Der Sturm, der sich zusammenbraut, ist anderer Natur als die beiden letzten globalen Schocks. Anders als in der großen Finanzkrise 2008/09 sind die Banken nicht die Verursacher der Verwerfungen. Sie werden jedoch ihre Folgen zu spüren bekommen, auch weil die Notenbanken anders als damals und auch im Gegensatz zur Corona-Pandemie, deren Ausbruch vor zweieinhalb Jahren die internationalen Aufseher alarmierte, wegen der galoppierenden Inflation nur über begrenzte Möglichkeiten verfügen, die Konjunktur am Laufen zu halten. Wie Bankenaufseher Enria in seiner Rede hervorhob, ist der Anteil der faulen Kredite in den Portfolios der europäischen Banken bereits im zweiten Quartal auf fast 10% gestiegen. Das könne, so Enria weiter, einen Vorgeschmack auf die noch bevorstehenden wirtschaftlichen Auswirkungen des Ukraine-Kriegs darstellen.
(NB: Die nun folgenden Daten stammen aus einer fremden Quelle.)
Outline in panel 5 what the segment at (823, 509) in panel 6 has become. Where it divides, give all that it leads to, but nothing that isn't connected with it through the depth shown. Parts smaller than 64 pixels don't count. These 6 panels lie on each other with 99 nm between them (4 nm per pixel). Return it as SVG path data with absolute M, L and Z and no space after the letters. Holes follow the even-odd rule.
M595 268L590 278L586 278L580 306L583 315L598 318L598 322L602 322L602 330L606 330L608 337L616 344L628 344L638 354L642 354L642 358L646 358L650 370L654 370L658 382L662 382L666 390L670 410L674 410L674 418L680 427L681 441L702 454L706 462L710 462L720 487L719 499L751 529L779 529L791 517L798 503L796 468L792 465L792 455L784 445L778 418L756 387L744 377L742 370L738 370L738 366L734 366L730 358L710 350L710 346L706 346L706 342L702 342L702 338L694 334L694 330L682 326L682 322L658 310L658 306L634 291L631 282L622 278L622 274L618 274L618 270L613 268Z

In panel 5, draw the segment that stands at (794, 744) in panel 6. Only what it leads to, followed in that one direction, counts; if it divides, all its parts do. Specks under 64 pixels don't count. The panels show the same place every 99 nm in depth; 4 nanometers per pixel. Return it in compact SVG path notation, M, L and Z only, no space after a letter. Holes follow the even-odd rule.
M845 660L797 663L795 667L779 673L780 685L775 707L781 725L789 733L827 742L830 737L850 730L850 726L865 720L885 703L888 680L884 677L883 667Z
Gleichwohl sehen sich etwa die Commerzbank oder die Deutsche Bank bislang nicht bemüßigt, weitere Mittel für künftige Kreditausfälle zurückzustellen. Auch hier dürfte die vergleichsweise rosige Ausgangssituation gepaart mit der Aussicht auf steigende Zinserträge den Ausschlag für die allgemeine Gelassenheit geben. Wie aus dem jüngsten Monatsbericht der Bundesbank hervorgeht, fuhren Banken und Sparkassen im ersten Halbjahr dank einer mehr als halbierten Risikovorsorge von 7,0 Mrd. Euro im Vergleich zum Vorjahr einen Anstieg der Gewinne von 14,3 Mrd. Euro auf 27,1 Mrd. Euro ein.
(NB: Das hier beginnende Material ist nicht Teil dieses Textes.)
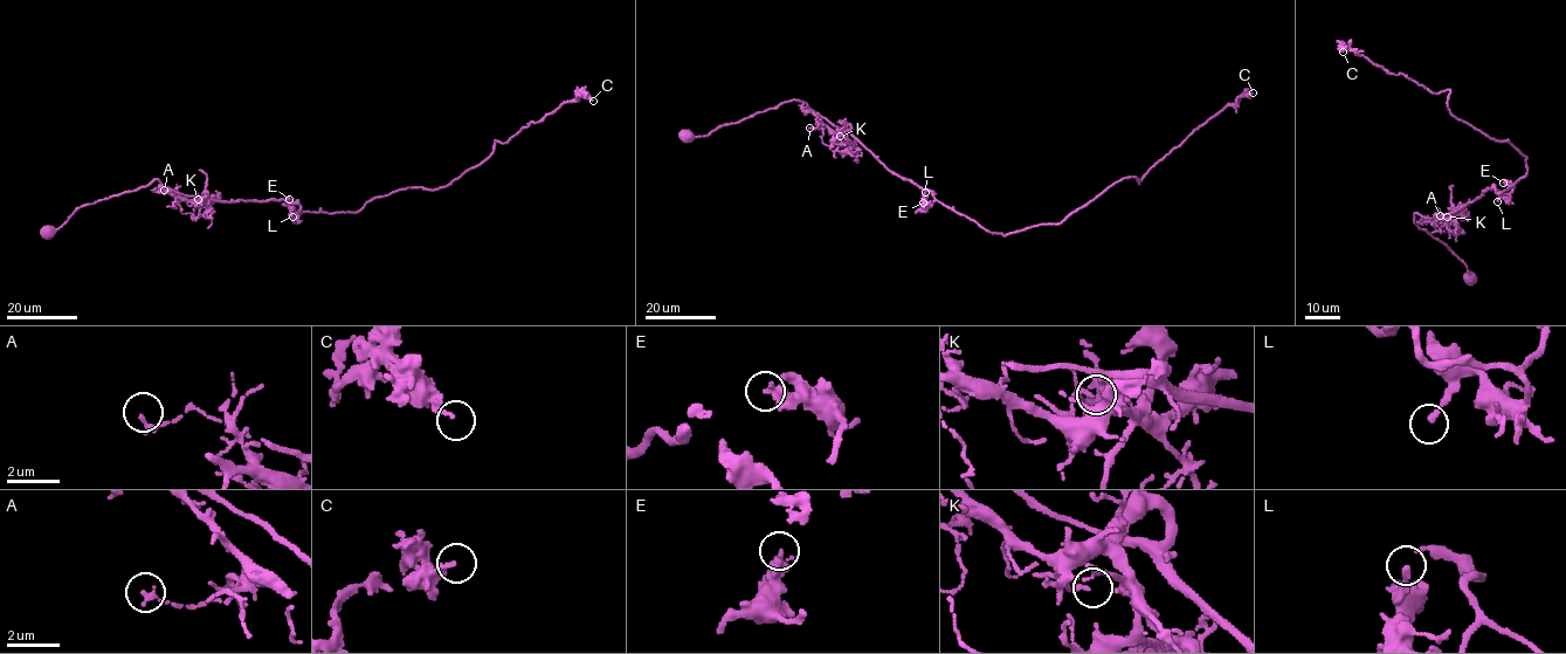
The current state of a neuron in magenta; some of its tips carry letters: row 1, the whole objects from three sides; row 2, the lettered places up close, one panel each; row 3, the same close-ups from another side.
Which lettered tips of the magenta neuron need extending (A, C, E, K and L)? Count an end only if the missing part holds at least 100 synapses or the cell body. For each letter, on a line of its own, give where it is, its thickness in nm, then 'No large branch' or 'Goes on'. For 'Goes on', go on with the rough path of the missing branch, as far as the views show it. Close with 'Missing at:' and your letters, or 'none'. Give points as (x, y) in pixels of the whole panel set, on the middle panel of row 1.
A: Place: (809, 128). Thickness 200 nm. No large branch
C: Place: (1253, 93). Thickness 180 nm. No large branch
E: Place: (923, 202). Thickness 360 nm. No large branch
K: Place: (840, 136). Thickness 140 nm. No large branch
L: Place: (925, 192). Thickness 200 nm. No large branch
Missing at: none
Dickes Ende kommt erst noch

Trotz der nachvollziehbaren Freude über die bevorstehenden Zinseinnahmen ist den deutschen Bankmanagern klar, dass die Party nicht ewig weitergehen wird. So sagte etwa der nicht gerade als Pessimist verschriene Vorstandschef von ING Deutschland, Nick Jue, kürzlich auf einer Branchenkonferenz in Frankfurt, dass aktuell noch kein Anstieg der Ausfälle im Kreditgeschäft festzustellen sei, doch:  „Der Schmerz wird vielleicht etwas später kommen, bei der Risikovorsorge.“

Auch der Verband der deutschen Pfandbriefbanken (VDP) stellt sich aufgrund der Gemengelage aus steigenden Zinsen, steigender Inflation und makroökonomischer Unsicherheit auf einen Dämpfer ein: Erstmals seit 2009 könne es zu einem rückläufigen Finanzierungsvolumen für Wohnimmobilien kommen. Mit einem Anstieg der Kreditausfälle rechnen die meisten Banken indes erst im kommenden Jahr. Der Peak werde 2023/2024 erreicht werden, sagte etwa Helaba-Chef Thomas Groß kürzlich. Auch von der Deutschen Bank und aus dem Sparkassenlager ist zu hören, dass im kommenden Jahr die Risikovorsorge wohl wieder steigen wird.